MONROE — Celia Salinas danced Monday afternoon with Elvis, to the tune of “It’s Now or Never.”
Her sister, Rosa Cantu, turning a spry 86, wanted in on the action, but the man in the red silk shirt told her only one partner at a time. This was no ghost — just an illusion.
Danny Vernon, 52, has been performing as Presley at fairs, retirement community clubhouses and casinos for 21 years. He croons the hits — “All Shook Up,” “Suspicious Minds,” “Can’t Help Falling in Love” — for the Monday afternoon crowd on the courtyard stage at the Evergreen State Fair. This was one of the rare performances without “Hound Dog,” he said.
The show is not short on antics. There’s Vernon jumping on a picnic table to sing, dance — and tell the woman sitting there she has mustard on her face. There’s Vernon jokingly serenading older fans. There’s Vernon strumming a cane like a guitar. And don’t forget the constant hip gyrations.
That’s all in the course of an hour-long “Illusion of Elvis” show. The second set a few hours later was the older Las Vegas-era Elvis.
He said he’s not Elvis offstage. It is a persona he has built over time.
“I’ve done it for so long now, it’s like I step into Elvis’ shoes,” Vernon said in an interview after the performance. “I can almost imagine what Elvis would’ve said in certain scenarios.”
This interview included such hard-hitting questions as, “Is the hair real?” (It is.)
“How does one become an Elvis impersonator?” (First step, you have to like Elvis.)
Vernon’s father was a big Elvis fan. He would watch his movies and buy the soundtracks. But Vernon only came around to him when he learned how to work a record player. He was first pulled in by his voice, one he constantly emulates even outside of performance. That voice got him into singing.
“He helped me discover that I liked to sing,” Vernon said. “I’d lock myself in my bedroom for four years with Elvis, staying close to the speaker and sing along with him.”

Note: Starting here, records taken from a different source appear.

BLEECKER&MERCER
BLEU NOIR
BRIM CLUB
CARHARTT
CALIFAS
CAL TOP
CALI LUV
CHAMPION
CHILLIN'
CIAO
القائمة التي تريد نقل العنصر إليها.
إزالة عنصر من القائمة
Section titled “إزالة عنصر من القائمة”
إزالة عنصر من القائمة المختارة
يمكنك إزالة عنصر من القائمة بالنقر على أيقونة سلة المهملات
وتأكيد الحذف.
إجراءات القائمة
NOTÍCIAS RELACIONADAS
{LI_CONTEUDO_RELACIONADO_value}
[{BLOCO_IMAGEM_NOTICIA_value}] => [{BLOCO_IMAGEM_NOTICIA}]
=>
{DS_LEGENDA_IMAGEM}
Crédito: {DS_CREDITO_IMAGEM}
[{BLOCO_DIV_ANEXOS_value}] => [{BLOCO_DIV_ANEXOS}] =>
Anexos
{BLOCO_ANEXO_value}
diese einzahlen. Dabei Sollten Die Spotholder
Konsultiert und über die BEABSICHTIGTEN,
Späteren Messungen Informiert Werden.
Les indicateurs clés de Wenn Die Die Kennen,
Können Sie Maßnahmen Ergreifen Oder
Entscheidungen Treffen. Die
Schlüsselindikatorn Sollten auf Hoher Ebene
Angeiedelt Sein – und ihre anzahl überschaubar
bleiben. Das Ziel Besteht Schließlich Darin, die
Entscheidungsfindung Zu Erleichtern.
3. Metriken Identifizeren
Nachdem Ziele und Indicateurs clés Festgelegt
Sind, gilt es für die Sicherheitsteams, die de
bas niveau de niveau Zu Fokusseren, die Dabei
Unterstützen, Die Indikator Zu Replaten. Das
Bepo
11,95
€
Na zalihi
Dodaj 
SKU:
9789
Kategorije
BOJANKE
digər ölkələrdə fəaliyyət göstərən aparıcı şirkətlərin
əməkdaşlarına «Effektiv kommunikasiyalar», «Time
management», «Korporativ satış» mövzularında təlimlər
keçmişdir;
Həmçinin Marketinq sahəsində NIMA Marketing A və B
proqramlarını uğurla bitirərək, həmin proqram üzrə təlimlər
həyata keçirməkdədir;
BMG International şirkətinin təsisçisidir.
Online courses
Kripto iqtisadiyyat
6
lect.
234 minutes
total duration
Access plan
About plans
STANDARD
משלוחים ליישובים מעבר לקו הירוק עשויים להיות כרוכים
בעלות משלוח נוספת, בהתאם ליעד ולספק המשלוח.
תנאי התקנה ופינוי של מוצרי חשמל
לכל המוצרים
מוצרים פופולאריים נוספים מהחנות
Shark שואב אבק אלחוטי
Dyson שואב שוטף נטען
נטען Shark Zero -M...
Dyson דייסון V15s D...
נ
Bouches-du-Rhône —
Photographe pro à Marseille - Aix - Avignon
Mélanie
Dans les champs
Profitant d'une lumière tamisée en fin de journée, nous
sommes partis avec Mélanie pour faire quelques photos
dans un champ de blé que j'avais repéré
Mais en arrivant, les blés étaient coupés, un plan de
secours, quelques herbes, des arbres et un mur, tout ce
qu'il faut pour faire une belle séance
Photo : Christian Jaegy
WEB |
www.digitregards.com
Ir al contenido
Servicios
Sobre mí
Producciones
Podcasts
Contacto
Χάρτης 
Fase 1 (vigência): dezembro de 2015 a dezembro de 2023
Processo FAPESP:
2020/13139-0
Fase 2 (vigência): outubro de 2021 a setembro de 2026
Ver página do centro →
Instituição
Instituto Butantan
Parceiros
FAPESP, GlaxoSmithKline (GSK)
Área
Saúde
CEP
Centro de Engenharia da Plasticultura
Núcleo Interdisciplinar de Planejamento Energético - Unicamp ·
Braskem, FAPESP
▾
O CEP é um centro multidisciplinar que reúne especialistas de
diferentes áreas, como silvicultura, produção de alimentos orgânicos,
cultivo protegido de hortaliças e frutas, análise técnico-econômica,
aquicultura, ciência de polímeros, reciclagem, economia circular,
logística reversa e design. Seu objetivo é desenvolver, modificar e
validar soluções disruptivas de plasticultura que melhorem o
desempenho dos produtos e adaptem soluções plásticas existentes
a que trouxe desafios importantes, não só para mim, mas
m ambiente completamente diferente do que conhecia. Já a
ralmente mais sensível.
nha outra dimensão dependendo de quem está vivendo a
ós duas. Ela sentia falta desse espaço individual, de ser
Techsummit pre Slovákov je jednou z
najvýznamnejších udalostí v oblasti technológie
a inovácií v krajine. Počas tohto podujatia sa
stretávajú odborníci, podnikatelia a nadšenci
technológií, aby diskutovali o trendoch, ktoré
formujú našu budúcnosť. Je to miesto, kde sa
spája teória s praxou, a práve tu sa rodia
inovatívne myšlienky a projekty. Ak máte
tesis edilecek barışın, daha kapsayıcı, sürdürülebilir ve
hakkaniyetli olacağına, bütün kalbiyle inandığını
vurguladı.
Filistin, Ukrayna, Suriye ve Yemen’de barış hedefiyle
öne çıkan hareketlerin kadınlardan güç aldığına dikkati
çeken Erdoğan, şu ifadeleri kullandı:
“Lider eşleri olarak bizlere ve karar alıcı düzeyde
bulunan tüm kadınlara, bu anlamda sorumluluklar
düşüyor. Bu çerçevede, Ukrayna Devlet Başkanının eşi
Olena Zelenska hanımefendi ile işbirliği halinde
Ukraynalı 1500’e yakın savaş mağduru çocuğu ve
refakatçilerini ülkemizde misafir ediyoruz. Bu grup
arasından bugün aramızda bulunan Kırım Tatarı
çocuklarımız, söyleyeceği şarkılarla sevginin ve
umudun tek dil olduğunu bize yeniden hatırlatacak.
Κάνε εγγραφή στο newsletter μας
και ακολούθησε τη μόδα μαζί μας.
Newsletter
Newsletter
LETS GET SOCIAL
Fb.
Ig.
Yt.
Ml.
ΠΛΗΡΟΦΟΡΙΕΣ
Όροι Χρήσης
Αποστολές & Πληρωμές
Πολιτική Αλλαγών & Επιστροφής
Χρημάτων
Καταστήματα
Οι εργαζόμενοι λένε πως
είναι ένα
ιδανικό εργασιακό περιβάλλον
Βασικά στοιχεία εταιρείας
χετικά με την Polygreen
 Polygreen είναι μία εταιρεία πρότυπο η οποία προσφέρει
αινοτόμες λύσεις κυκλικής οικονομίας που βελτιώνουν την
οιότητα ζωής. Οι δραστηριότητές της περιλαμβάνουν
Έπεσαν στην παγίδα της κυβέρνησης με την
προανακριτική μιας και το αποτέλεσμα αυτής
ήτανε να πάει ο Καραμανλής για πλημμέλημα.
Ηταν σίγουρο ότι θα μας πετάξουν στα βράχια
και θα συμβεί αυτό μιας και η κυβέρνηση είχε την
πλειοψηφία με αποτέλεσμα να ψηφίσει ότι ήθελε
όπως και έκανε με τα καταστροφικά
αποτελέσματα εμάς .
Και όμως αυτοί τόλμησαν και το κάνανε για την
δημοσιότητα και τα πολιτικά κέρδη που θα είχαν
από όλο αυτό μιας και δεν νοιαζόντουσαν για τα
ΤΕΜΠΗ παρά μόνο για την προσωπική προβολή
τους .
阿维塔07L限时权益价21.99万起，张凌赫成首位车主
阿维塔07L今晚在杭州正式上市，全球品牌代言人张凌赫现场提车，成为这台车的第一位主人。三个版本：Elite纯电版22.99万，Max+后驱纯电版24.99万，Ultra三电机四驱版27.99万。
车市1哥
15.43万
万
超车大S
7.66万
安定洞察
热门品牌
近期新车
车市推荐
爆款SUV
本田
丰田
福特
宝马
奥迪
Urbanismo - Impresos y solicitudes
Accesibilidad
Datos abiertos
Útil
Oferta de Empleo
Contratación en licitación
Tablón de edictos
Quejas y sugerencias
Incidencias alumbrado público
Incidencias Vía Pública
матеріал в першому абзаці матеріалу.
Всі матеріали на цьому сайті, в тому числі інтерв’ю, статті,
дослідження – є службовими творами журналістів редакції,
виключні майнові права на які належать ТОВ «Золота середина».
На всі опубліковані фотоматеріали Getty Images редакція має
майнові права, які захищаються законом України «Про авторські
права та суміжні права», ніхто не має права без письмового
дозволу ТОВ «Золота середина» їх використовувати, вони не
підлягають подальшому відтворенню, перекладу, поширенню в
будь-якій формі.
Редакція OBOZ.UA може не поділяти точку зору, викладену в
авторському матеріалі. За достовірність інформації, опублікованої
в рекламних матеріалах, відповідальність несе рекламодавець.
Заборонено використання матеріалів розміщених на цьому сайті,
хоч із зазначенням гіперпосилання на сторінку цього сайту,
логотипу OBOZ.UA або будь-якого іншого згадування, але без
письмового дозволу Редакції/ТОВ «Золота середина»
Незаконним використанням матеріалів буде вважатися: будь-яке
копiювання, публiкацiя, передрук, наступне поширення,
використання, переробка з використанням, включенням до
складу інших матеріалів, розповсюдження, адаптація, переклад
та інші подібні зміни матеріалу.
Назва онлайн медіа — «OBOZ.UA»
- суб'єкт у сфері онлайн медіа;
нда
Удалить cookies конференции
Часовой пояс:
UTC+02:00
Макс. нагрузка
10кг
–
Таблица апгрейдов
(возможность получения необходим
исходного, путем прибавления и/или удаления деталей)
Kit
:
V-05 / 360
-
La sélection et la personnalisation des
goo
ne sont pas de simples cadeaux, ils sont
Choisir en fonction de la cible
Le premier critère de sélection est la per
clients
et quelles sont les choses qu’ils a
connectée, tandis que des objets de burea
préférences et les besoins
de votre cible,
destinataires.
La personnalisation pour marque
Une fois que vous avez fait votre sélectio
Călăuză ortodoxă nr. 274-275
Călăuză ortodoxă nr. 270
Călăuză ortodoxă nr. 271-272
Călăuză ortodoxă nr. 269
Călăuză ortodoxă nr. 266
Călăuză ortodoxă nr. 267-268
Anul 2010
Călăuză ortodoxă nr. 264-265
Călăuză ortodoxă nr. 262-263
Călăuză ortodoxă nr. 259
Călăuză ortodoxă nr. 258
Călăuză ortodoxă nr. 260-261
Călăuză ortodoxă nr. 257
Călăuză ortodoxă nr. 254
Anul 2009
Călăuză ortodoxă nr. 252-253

Before that, he never thought singing would be his main job. He worked as a singing waiter and sang songs by just about everybody, before turning to Elvis.
In two decades on stage, Vernon has his share of stories. One time, he threw a teddy bear into a crowd — and left a man bleeding down his face. The bear had hit a lamp in the air, causing it to crash into the man. That “sucked the wind out of the room,” he said.
The man came back for the second half of the show, though.
Vernon had one fan who came to basically every performance for maybe a decade. When she died, she left him a diary of notes from years of concerts.
“I love the fact that Elvis would sing on stage and it felt like a community experience,” Vernon said. “It was like everyone was important that comes to the show. It wasn’t like ‘I’m Elvis Presley, stand back and worship me.’ No, he was wanting to make sure everyone was included.”
The last year was a brutal one for Vernon. Because of the pandemic, he couldn’t be Elvis. So he worked for a moving company, his first “real job” in 20 years. When he could no longer move to the music, he moved pianos.
Now, he’s performing for crowds again, like the fairgoers in Monroe. But with the resurgence of COVID-19, Vernon said he has had a few gigs cancelled recently.
Vernon has upcoming shows in Snohomish County. His website lists a performance in Arlington on Sept. 9, and another in Marysville on Oct. 10.